As Rhal had observed, much of the coastline was ledge or cliff. The boom of the surf echoed back at them across the water and they could see the spume thrown up by the breakers. Great blocks of reddish granite shot through with bands of black basalt lay in tumbled disorder between the water and the trees above.
As far as the eye could see the land looked desolate and uninhabited. Dark forest blanketed the hills.
Higher up, the stark, stony peak of the mountain rose forbiddingly against the evening sky. The setting sun behind them cast a thick golden light over the scene, enhancing briefly the color of water, sky, and stone. Great flocks of sea ducks and geese floated on the swells just beyond the pull of the breakers. Overhead, gulls uttered their whistling calls as they circled and dove.
"I never thought I'd be setting foot on
Plenimaran soil," Micum remarked, steering them closer in. "I've got to admit, it's nice-looking country."
The sun sank lower. Kneeling in the bow, Seregil squinted intently at the harsh shoreline.

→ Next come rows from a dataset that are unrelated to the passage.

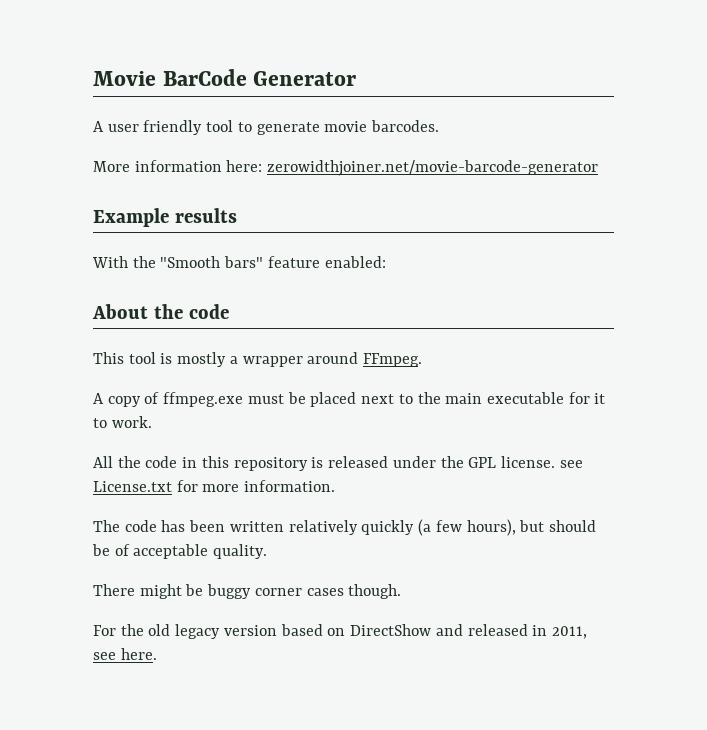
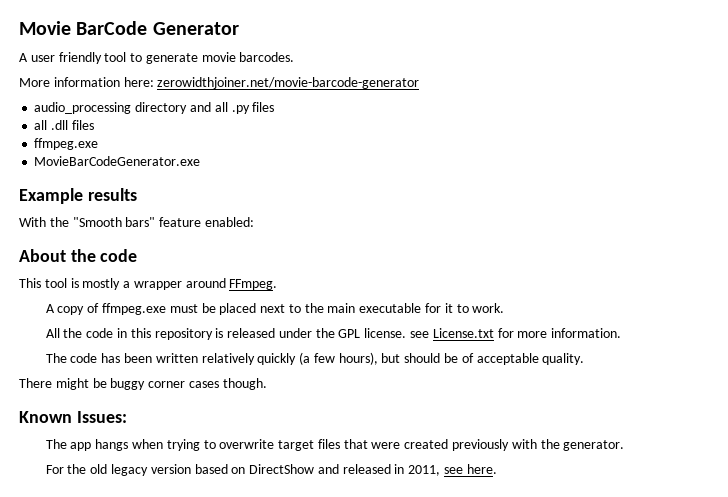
(599, 168) none -> [34,102,275,114] [34,120,94,130] [34,138,99,150] [34,156,201,166] // audio_processing directory and all .py files // all .dll files // ffmpeg.exe // MovieBarCodeGenerator.exe
(402, 591) none -> [19,411,127,423] [45,439,625,451] // Known Issues: // The app hangs when trying to overwrite target files that were created previously with the generator.

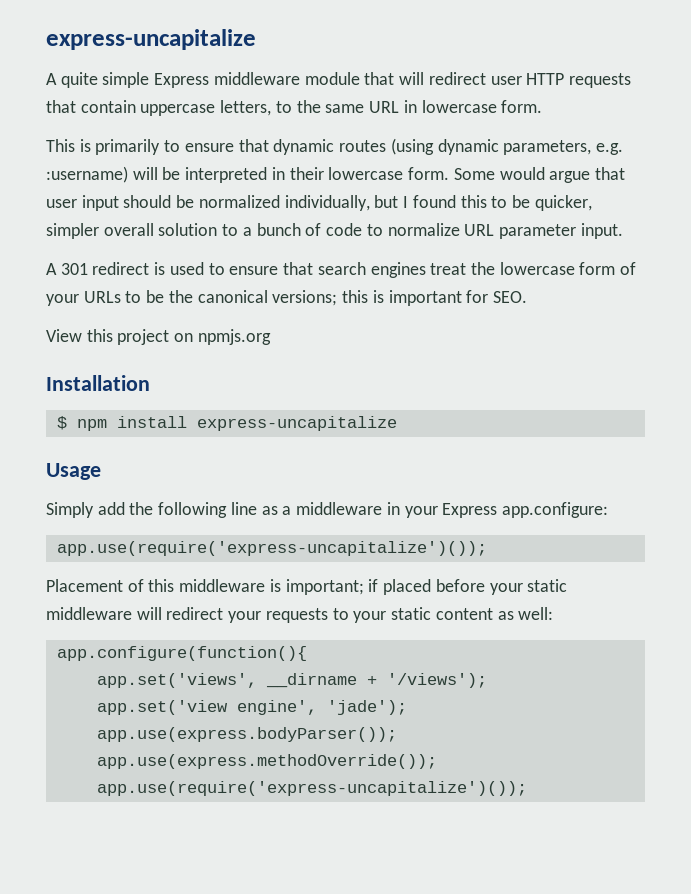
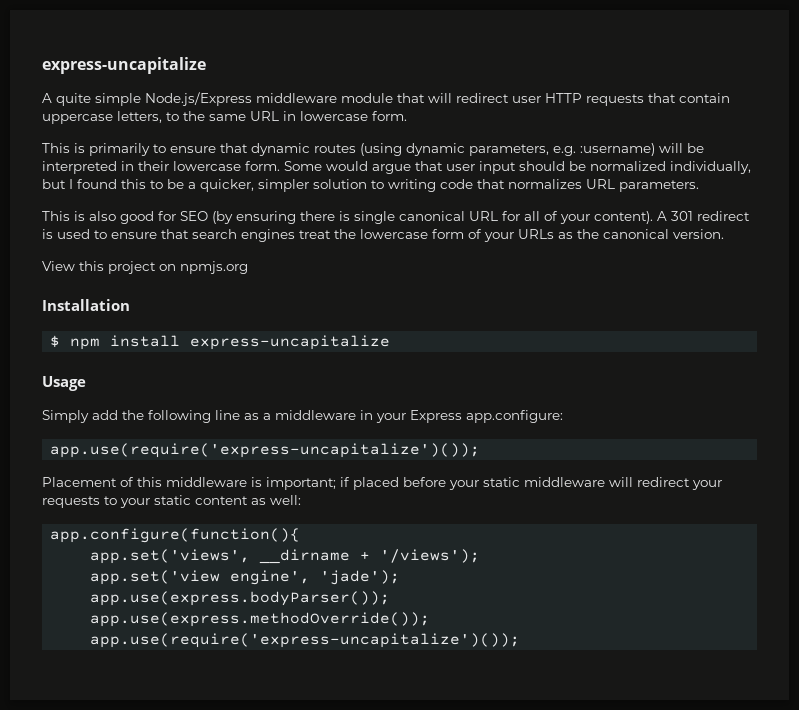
[154,73,210,88] Express -> [145,92,252,106] Node.js/Express
(530, 201) none -> [188,182,196,189] a
[103,223,154,236] overall -> (309, 185) none
[242,223,623,239] a bunch of code to normalize URL parameter input. // -> [388,179,699,192] [42,211,653,224] writing code that normalizes URL parameters. // This is also good for SEO (by ensuring there is single canonical URL for all of your content).
[125,290,527,306] to be the canonical versions; this is important for SEO. -> [558,229,724,239] as the canonical version.

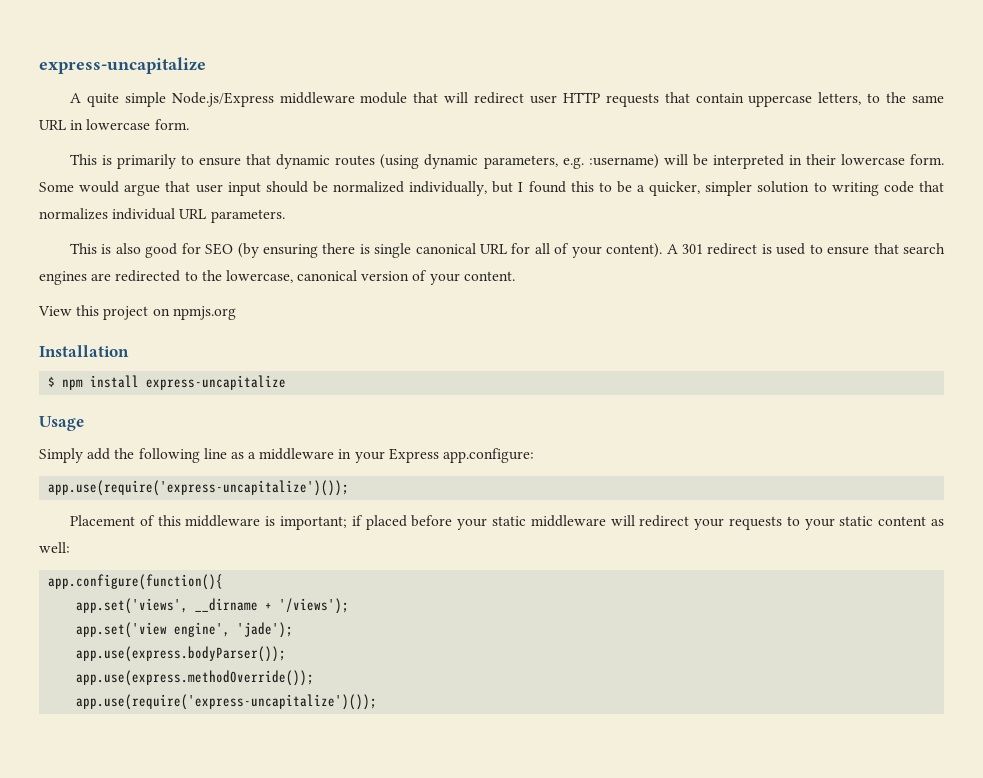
(582, 184) none -> [112,208,176,220] individual
[299,229,724,242] treat the lowercase form of your URLs as the canonical version. -> [91,270,515,285] are redirected to the lowercase, canonical version of your content.

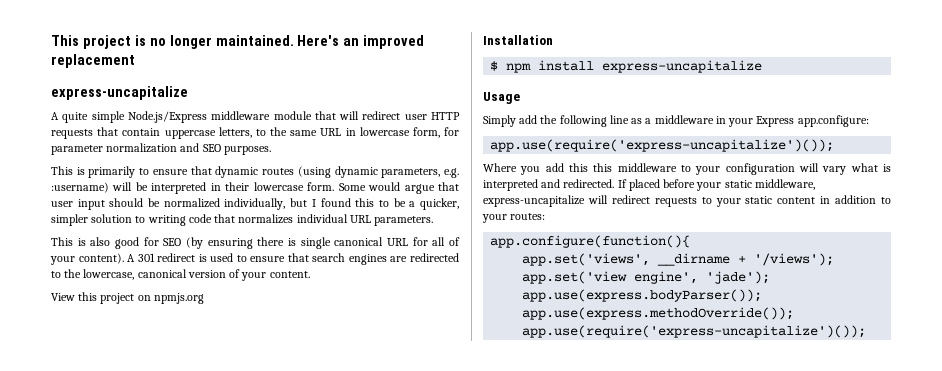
(39, 65) none -> [51,35,425,49] [51,54,135,68] This project is no longer maintained. Here's an improved replacement //
[154,119,189,130] form. -> [412,127,460,138] [51,143,271,155] form, for parameter normalization and SEO purposes.
[69,515,363,530] Placement of this middleware is important; if -> [483,163,891,175] [483,179,627,191] Where you add this this middleware to your configuration will vary what is interpreted and redirected. If
[530,515,725,530] middleware will redirect your -> [754,179,815,190] [483,195,650,207] middleware, express-uncapitalize will redirect
[930,519,944,526] [39,542,70,553] as well: -> [820,195,891,204] [482,213,546,223] in addition to your routes:

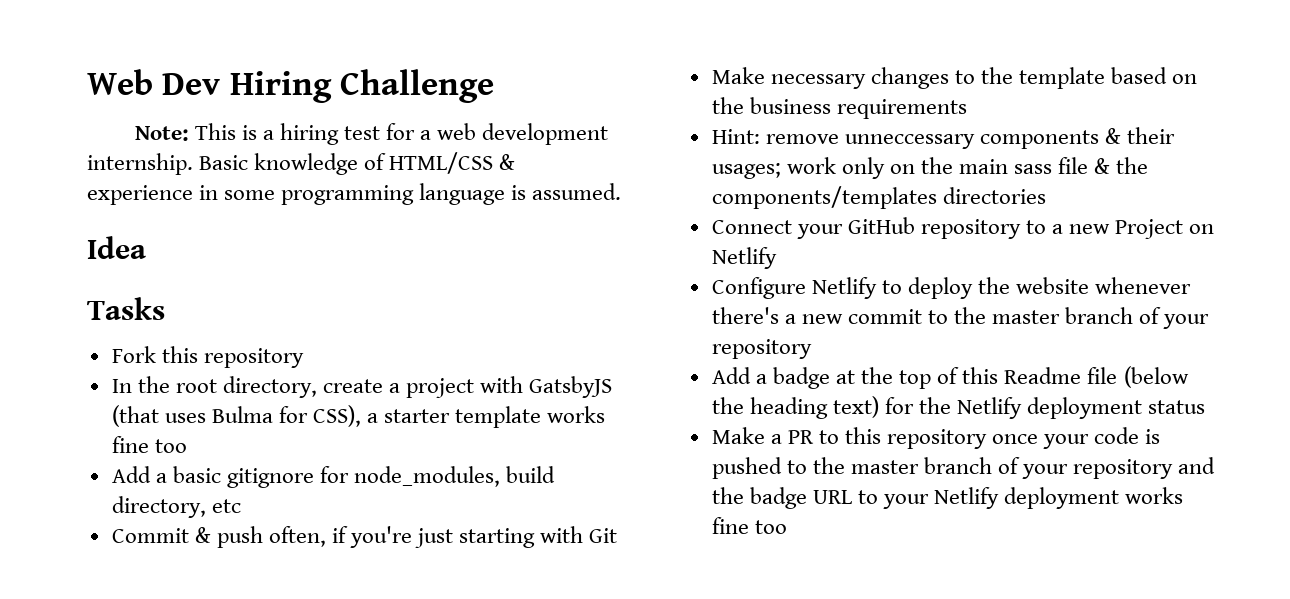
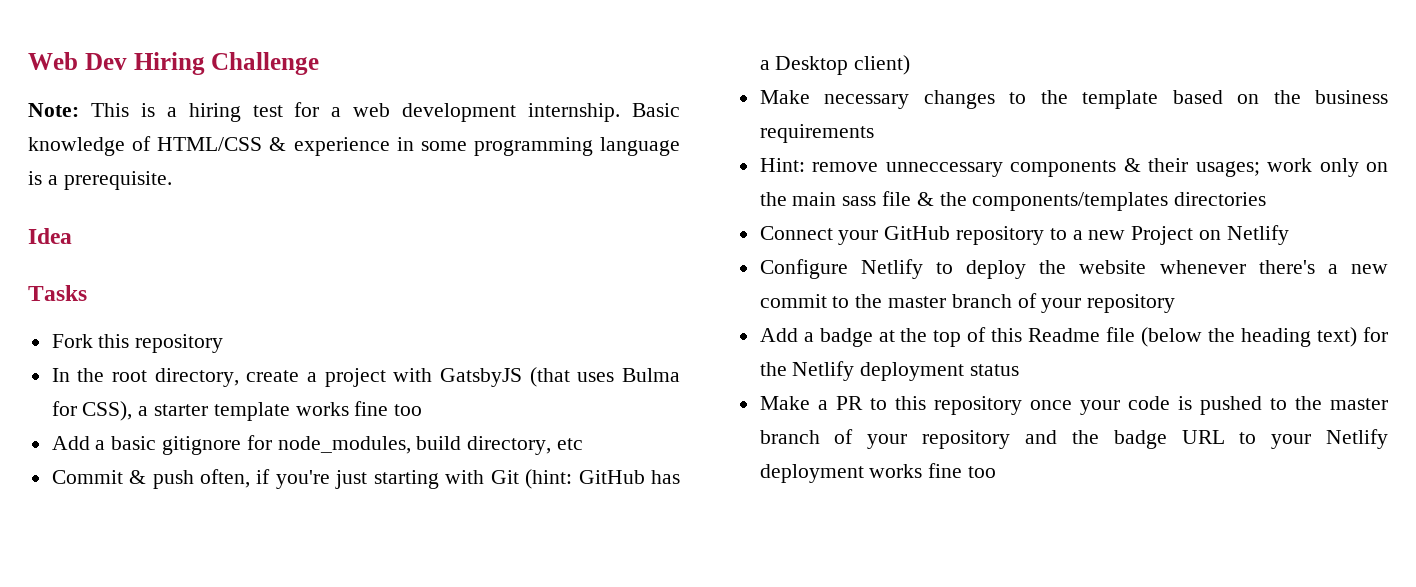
[532,183,622,200] assumed. -> [47,171,172,190] a prerequisite.
(618, 535) none -> [525,469,680,489] [759,55,911,75] (hint: GitHub has a Desktop client)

"I think we may be spending the night out here," Micum said, steering them past a rocky point.
"You may be—Wait!"
The forest was thick here, but he caught the distinct yellow flicker of firelight in the shadow of a cove. "Do you see that?"
"Could be a campfire. What do you say?"
"Let's have a look."
Steering into the cove, they discovered a tiny, sheltered beach at its head. Above the tide line, a large fire crackled invitingly, illuminating the thick tangle of evergreens that edged the shingle.
"It looks more like a signal fire," whispered Micum, tacking just off shore. "Could be fishermen or pirates."
"Only one way to find out. You stay with the boat."